_Work request_
An exact transcription of all the data is required, with every image removed.

━━ Exercise input ━━

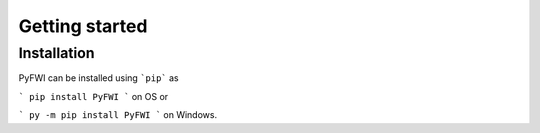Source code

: Getting started
===============

Installation
------------
PyFWI can be installed using ```pip``` as

```
pip install PyFWI 
```
on OS or

```
py -m pip install PyFWI
```
on Windows.


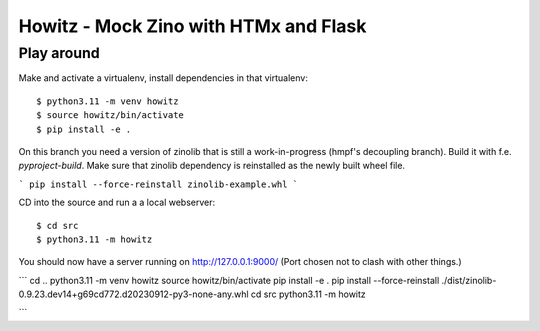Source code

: ======================================
Howitz - Mock Zino with HTMx and Flask
======================================

Play around
===========

Make and activate a virtualenv, install dependencies in that virtualenv::

        $ python3.11 -m venv howitz
        $ source howitz/bin/activate
        $ pip install -e .


On this branch you need a version of zinolib that is still a work-in-progress (hmpf's decoupling branch).
Build it with f.e. `pyproject-build`. Make sure that zinolib dependency is reinstalled as the newly built wheel file.

```
pip install --force-reinstall zinolib-example.whl
```

CD into the source and run a a local webserver::

        $ cd src
        $ python3.11 -m howitz

You should now have a server running on http://127.0.0.1:9000/ (Port chosen not
to clash with other things.)

```
cd ..
python3.11 -m venv howitz
source howitz/bin/activate
pip install -e .
pip install --force-reinstall ./dist/zinolib-0.9.23.dev14+g69cd772.d20230912-py3-none-any.whl
cd src
python3.11 -m howitz

```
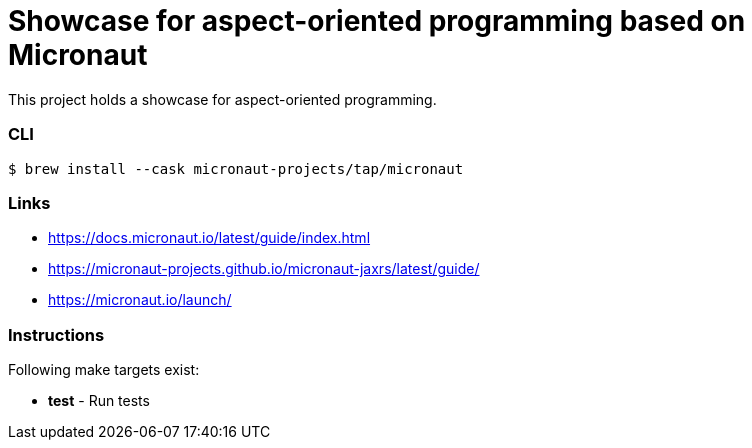 = Showcase for aspect-oriented programming based on Micronaut

This project holds a showcase for aspect-oriented programming.

=== CLI

```shell
$ brew install --cask micronaut-projects/tap/micronaut
```

=== Links

- https://docs.micronaut.io/latest/guide/index.html
- https://micronaut-projects.github.io/micronaut-jaxrs/latest/guide/
- https://micronaut.io/launch/

=== Instructions

Following make targets exist:

- **test** - Run tests
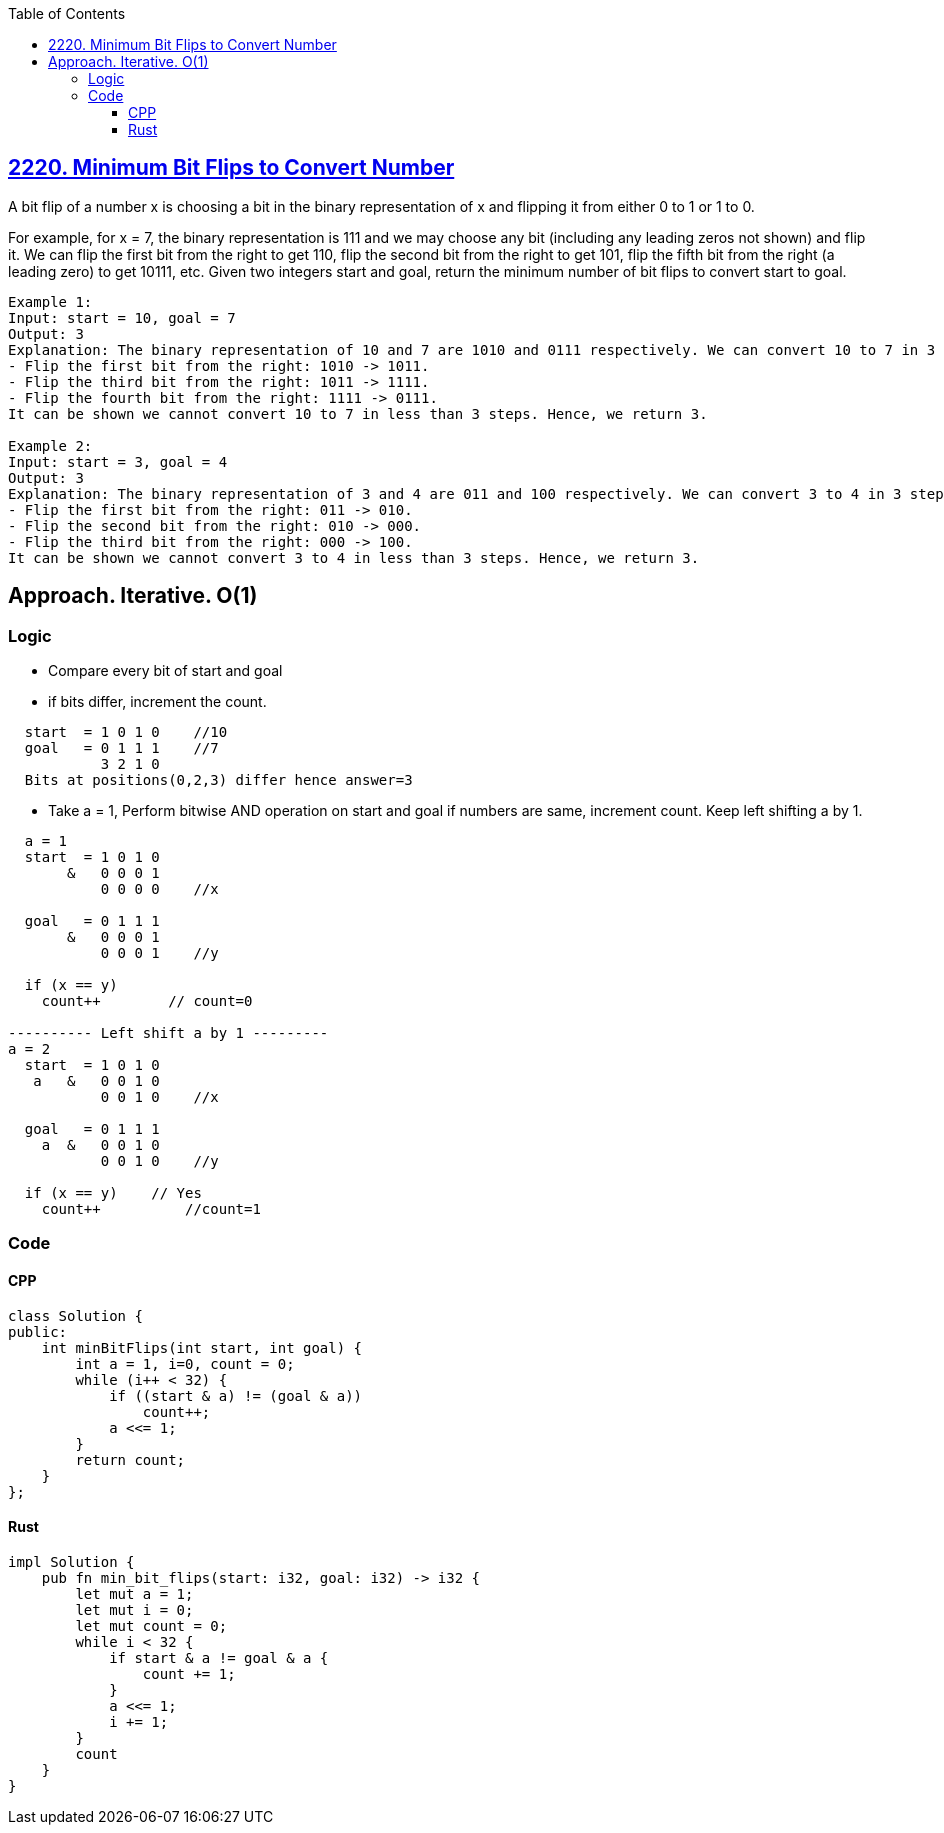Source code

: :toc:
:toclevels: 5

== link:https://leetcode.com/problems/minimum-bit-flips-to-convert-number/[2220. Minimum Bit Flips to Convert Number]
A bit flip of a number x is choosing a bit in the binary representation of x and flipping it from either 0 to 1 or 1 to 0.

For example, for x = 7, the binary representation is 111 and we may choose any bit (including any leading zeros not shown) and flip it. We can flip the first bit from the right to get 110, flip the second bit from the right to get 101, flip the fifth bit from the right (a leading zero) to get 10111, etc.
Given two integers start and goal, return the minimum number of bit flips to convert start to goal.

```c
Example 1:
Input: start = 10, goal = 7
Output: 3
Explanation: The binary representation of 10 and 7 are 1010 and 0111 respectively. We can convert 10 to 7 in 3 steps:
- Flip the first bit from the right: 1010 -> 1011.
- Flip the third bit from the right: 1011 -> 1111.
- Flip the fourth bit from the right: 1111 -> 0111.
It can be shown we cannot convert 10 to 7 in less than 3 steps. Hence, we return 3.

Example 2:
Input: start = 3, goal = 4
Output: 3
Explanation: The binary representation of 3 and 4 are 011 and 100 respectively. We can convert 3 to 4 in 3 steps:
- Flip the first bit from the right: 011 -> 010.
- Flip the second bit from the right: 010 -> 000.
- Flip the third bit from the right: 000 -> 100.
It can be shown we cannot convert 3 to 4 in less than 3 steps. Hence, we return 3.
```

== Approach. Iterative. O(1)
=== Logic
* Compare every bit of start and goal
* if bits differ, increment the count.
```c
  start  = 1 0 1 0    //10
  goal   = 0 1 1 1    //7
           3 2 1 0
  Bits at positions(0,2,3) differ hence answer=3
```
* Take a = 1, Perform bitwise AND operation on start and goal if numbers are same, increment count. Keep left shifting a by 1.
```c
  a = 1
  start  = 1 0 1 0
       &   0 0 0 1
           0 0 0 0    //x

  goal   = 0 1 1 1
       &   0 0 0 1
           0 0 0 1    //y

  if (x == y)
    count++        // count=0

---------- Left shift a by 1 ---------
a = 2
  start  = 1 0 1 0
   a   &   0 0 1 0
           0 0 1 0    //x

  goal   = 0 1 1 1
    a  &   0 0 1 0
           0 0 1 0    //y

  if (x == y)    // Yes
    count++          //count=1
```
=== Code
==== CPP
```cpp
class Solution {
public:
    int minBitFlips(int start, int goal) {
        int a = 1, i=0, count = 0;
        while (i++ < 32) {
            if ((start & a) != (goal & a))
                count++;
            a <<= 1;
        }
        return count;
    }
};
```
==== Rust
```rs
impl Solution {
    pub fn min_bit_flips(start: i32, goal: i32) -> i32 {
        let mut a = 1;
        let mut i = 0;
        let mut count = 0;
        while i < 32 {
            if start & a != goal & a {
                count += 1;
            }
            a <<= 1;
            i += 1;
        }        
        count
    }
}
```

━━━

_Final answer_
Source code

: Getting started
===============

Installation
------------
PyFWI can be installed using ```pip``` as

```
pip install PyFWI 
```
on OS or

```
py -m pip install PyFWI
```
on Windows.


Source code

: ======================================
Howitz - Mock Zino with HTMx and Flask
======================================

Play around
===========

Make and activate a virtualenv, install dependencies in that virtualenv::

        $ python3.11 -m venv howitz
        $ source howitz/bin/activate
        $ pip install -e .


On this branch you need a version of zinolib that is still a work-in-progress (hmpf's decoupling branch).
Build it with f.e. `pyproject-build`. Make sure that zinolib dependency is reinstalled as the newly built wheel file.

```
pip install --force-reinstall zinolib-example.whl
```

CD into the source and run a a local webserver::

        $ cd src
        $ python3.11 -m howitz

You should now have a server running on http://127.0.0.1:9000/ (Port chosen not
to clash with other things.)

```
cd ..
python3.11 -m venv howitz
source howitz/bin/activate
pip install -e .
pip install --force-reinstall ./dist/zinolib-0.9.23.dev14+g69cd772.d20230912-py3-none-any.whl
cd src
python3.11 -m howitz

```
 = Showcase for aspect-oriented programming based on Micronaut

This project holds a showcase for aspect-oriented programming.

=== CLI

```shell
$ brew install --cask micronaut-projects/tap/micronaut
```

=== Links

- https://docs.micronaut.io/latest/guide/index.html
- https://micronaut-projects.github.io/micronaut-jaxrs/latest/guide/
- https://micronaut.io/launch/

=== Instructions

Following make targets exist:

- **test** - Run tests
Source code

: :toc:
:toclevels: 5

== link:https://leetcode.com/problems/minimum-bit-flips-to-convert-number/[2220. Minimum Bit Flips to Convert Number]
A bit flip of a number x is choosing a bit in the binary representation of x and flipping it from either 0 to 1 or 1 to 0.

For example, for x = 7, the binary representation is 111 and we may choose any bit (including any leading zeros not shown) and flip it. We can flip the first bit from the right to get 110, flip the second bit from the right to get 101, flip the fifth bit from the right (a leading zero) to get 10111, etc.
Given two integers start and goal, return the minimum number of bit flips to convert start to goal.

```c
Example 1:
Input: start = 10, goal = 7
Output: 3
Explanation: The binary representation of 10 and 7 are 1010 and 0111 respectively. We can convert 10 to 7 in 3 steps:
- Flip the first bit from the right: 1010 -> 1011.
- Flip the third bit from the right: 1011 -> 1111.
- Flip the fourth bit from the right: 1111 -> 0111.
It can be shown we cannot convert 10 to 7 in less than 3 steps. Hence, we return 3.

Example 2:
Input: start = 3, goal = 4
Output: 3
Explanation: The binary representation of 3 and 4 are 011 and 100 respectively. We can convert 3 to 4 in 3 steps:
- Flip the first bit from the right: 011 -> 010.
- Flip the second bit from the right: 010 -> 000.
- Flip the third bit from the right: 000 -> 100.
It can be shown we cannot convert 3 to 4 in less than 3 steps. Hence, we return 3.
```

== Approach. Iterative. O(1)
=== Logic
* Compare every bit of start and goal
* if bits differ, increment the count.
```c
  start  = 1 0 1 0    //10
  goal   = 0 1 1 1    //7
           3 2 1 0
  Bits at positions(0,2,3) differ hence answer=3
```
* Take a = 1, Perform bitwise AND operation on start and goal if numbers are same, increment count. Keep left shifting a by 1.
```c
  a = 1
  start  = 1 0 1 0
       &   0 0 0 1
           0 0 0 0    //x

  goal   = 0 1 1 1
       &   0 0 0 1
           0 0 0 1    //y

  if (x == y)
    count++        // count=0

---------- Left shift a by 1 ---------
a = 2
  start  = 1 0 1 0
   a   &   0 0 1 0
           0 0 1 0    //x

  goal   = 0 1 1 1
    a  &   0 0 1 0
           0 0 1 0    //y

  if (x == y)    // Yes
    count++          //count=1
```
=== Code
==== CPP
```cpp
class Solution {
public:
    int minBitFlips(int start, int goal) {
        int a = 1, i=0, count = 0;
        while (i++ < 32) {
            if ((start & a) != (goal & a))
                count++;
            a <<= 1;
        }
        return count;
    }
};
```
==== Rust
```rs
impl Solution {
    pub fn min_bit_flips(start: i32, goal: i32) -> i32 {
        let mut a = 1;
        let mut i = 0;
        let mut count = 0;
        while i < 32 {
            if start & a != goal & a {
                count += 1;
            }
            a <<= 1;
            i += 1;
        }        
        count
    }
}
```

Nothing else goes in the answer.